Иногда, лежа в объятиях Булатова, Милюнэ надолго замолкала и смотрела на тающие в небе облака. Интересно, что там, за облаками? Вправду ли тот мир, куда уходят навсегда и откуда уже никогда не возвращаются? Бывают ли там такие встречи, какая случилась с ней? А вдруг это земное счастье когда-нибудь может кончиться? Милюнэ боялась так думать, но эта мысль упорно приходила к ней, гасила огонь, окатывала холодом будущего расставания.
— Неужели такое когда-нибудь кончится? — спросила Милюнэ с замиранием сердца.
— Никогда! — не задумываясь ответил Булатов. — Бог такого не допустит.
— А ты веришь в тангитанского бога? — с интересом спросила Милюнэ. — Наверное, он добрый… Ведь сам страдал. Я видела в церкви — он приколочен к кресту.
— Понимаешь, Машенька, — сказал Булатов, — это счастье и в наших руках. Так что не думай, что это кончится…
— Ну как не думать, когда так хорошо! Почему так? Когда уж очень хорошо, обязательно думаешь о плохом.
— Ну, Машенька! — Булатов привлек ее к себе, заметив на ее глазах слезы. — Все будет хорошо… Так мне сказал Сергей Безруков…
— Разве он мудрец, который все знает наперед? — с любопытством спросила Милюнэ. — Он же кладовщик, а его друг — этот Дмитрий — милиционером стал и большой нож на пояс нацепил.
— Это не нож, а сабля называется, — засмеялся Булатов. — Ты слыхала когда-нибудь о Ленине?
— Русский разбойник, — ответила Милюнэ. — Зачем ты о нем спрашиваешь? Лучше спой мне еще раз песню о сердце милом.
— Кто же тебе такое сказал про Ленина? — с изумлением спросил Булатов.
— В нашем доме хозяева только так и говорят о нем, — ответила Милюнэ. — А что, не такой он?
— Да ты знаешь! — Булатов долго искал слова, а потом сказал: — Ленин дал таким, как я, землю!
Однако это не произвело впечатления на Милюнэ.

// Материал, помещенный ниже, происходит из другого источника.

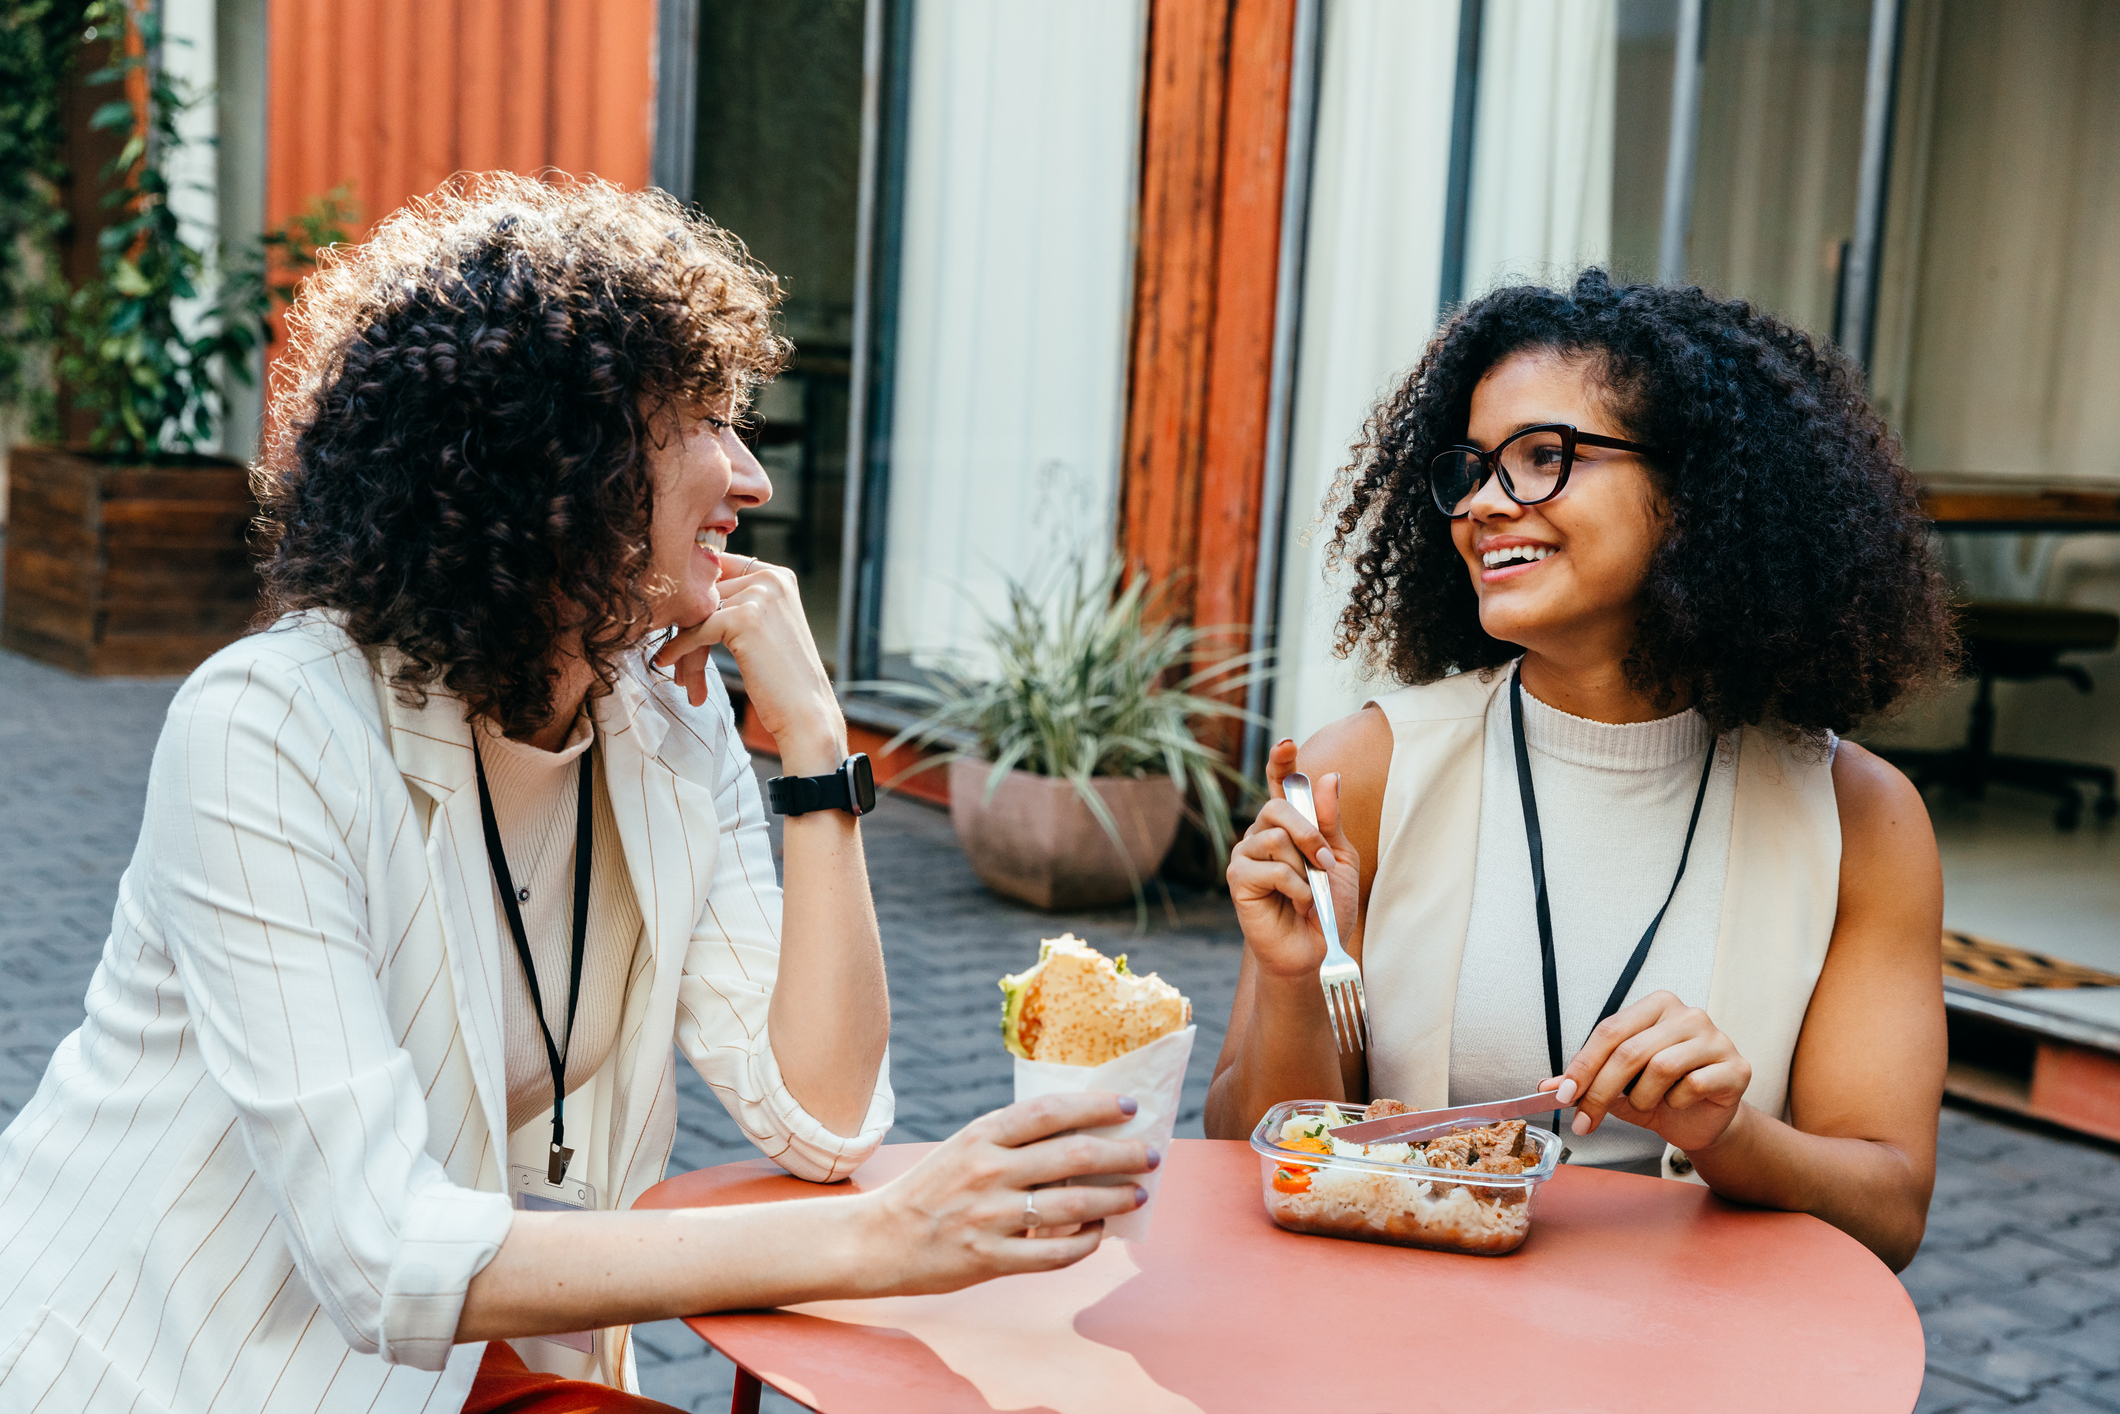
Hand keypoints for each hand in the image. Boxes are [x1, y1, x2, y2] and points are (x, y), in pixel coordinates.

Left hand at [652, 555, 844, 772]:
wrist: (806, 712)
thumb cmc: (784, 677)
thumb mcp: (767, 626)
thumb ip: (739, 602)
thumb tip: (689, 591)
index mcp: (778, 576)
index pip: (720, 568)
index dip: (696, 592)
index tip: (674, 613)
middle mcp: (771, 579)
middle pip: (708, 593)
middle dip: (687, 623)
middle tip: (675, 655)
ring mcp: (759, 596)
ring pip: (700, 612)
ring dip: (682, 640)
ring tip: (675, 667)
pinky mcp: (744, 619)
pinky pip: (697, 630)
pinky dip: (679, 648)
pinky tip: (667, 661)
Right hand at [853, 1093, 1156, 1295]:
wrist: (877, 1239)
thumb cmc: (930, 1189)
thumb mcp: (965, 1148)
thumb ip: (1012, 1140)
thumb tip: (1080, 1134)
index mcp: (982, 1135)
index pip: (1050, 1111)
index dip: (1096, 1106)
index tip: (1130, 1106)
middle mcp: (988, 1170)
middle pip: (1073, 1155)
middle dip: (1122, 1154)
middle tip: (1151, 1155)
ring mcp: (990, 1216)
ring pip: (1073, 1204)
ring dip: (1115, 1198)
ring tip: (1137, 1194)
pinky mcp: (990, 1257)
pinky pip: (1054, 1252)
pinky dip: (1086, 1242)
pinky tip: (1099, 1233)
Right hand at [1226, 738, 1360, 979]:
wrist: (1317, 949)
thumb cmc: (1327, 906)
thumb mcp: (1339, 858)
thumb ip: (1329, 821)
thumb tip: (1327, 776)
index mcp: (1286, 826)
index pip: (1279, 785)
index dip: (1280, 762)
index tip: (1288, 744)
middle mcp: (1260, 835)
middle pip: (1278, 806)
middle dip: (1309, 831)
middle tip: (1325, 860)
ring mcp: (1246, 856)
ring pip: (1275, 837)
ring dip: (1305, 866)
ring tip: (1313, 891)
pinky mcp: (1237, 880)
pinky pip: (1272, 867)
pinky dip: (1296, 887)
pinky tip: (1299, 905)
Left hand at [1543, 991, 1751, 1154]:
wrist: (1701, 1121)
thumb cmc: (1658, 1094)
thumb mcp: (1615, 1086)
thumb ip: (1583, 1080)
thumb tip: (1547, 1087)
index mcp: (1655, 1006)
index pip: (1609, 1031)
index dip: (1582, 1066)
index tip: (1562, 1096)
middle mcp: (1688, 1014)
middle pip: (1630, 1051)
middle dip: (1600, 1091)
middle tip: (1583, 1121)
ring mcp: (1716, 1038)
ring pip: (1660, 1067)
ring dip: (1642, 1098)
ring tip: (1644, 1105)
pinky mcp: (1736, 1066)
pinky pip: (1693, 1085)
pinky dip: (1676, 1102)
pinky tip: (1678, 1103)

— А зачем эта земля? — пожала она плечами. — Вон, сколько хочешь бери. В мешок клади или валяйся на ней, как мы с тобой.
— Да не эта земля! А та, на которой хлеб растет! Понимаешь — хлеб!
Милюнэ с изумлением смотрела на Булатова.
— Откуда же Ленин взял столько хорошей земли?
— Вся земля России, на которой растет хлеб, принадлежала помещикам, богатым людям, — принялся объяснять Булатов.
— Как Армагиргину? — догадалась Милюнэ.
— Вроде бы, — кивнул Булатов. — Эти помещики заставляли работать крестьян, таких, как я. Все, что вырастало, они отбирали себе, а нам оставляли самую малость. А мы бедствовали и голодали…
— А что, без Ленина не могли догадаться, что эту самую землю надо попросту отобрать у помещиков? — с наивным простодушием спросила Милюнэ.
— Может быть, догадывались, да не решались, — ответил Булатов. — Не знали, как это можно сделать. И Ленин сказал как.
— А как?
— Самим взять власть, — ответил ьулатов. — Стать во главе жизни.
Аресты в угольных копях и суд взбудоражили сонный Ново-Мариинск. Испугались даже торговцы, многие из которых входили в разные составы Комитета общественного спасения.
Тренев призвал в комнату Милюнэ и сказал:
— Сходи послушай, о чем там толкуют. И тебе интересно будет, поскольку ты девка любопытная, и нам потом расскажешь.
Милюнэ поначалу думала, что тангитанский суд состоит в том, что виноватого выставляют на всеобщее обозрение и увещевают.
Народу на судебном заседании было совсем немного. Родственники и близкие друзья обвиняемых оставались на том берегу лимана: буря не позволила им переправиться на правый берег Анадыря.
Суздалев сидел за большим столом, покрытым зеленой скатертью. Позади него на стене в старой раме, в которую раньше был заключен портрет государя, висел поясной литографированный портрет адмирала Колчака в полной парадной форме.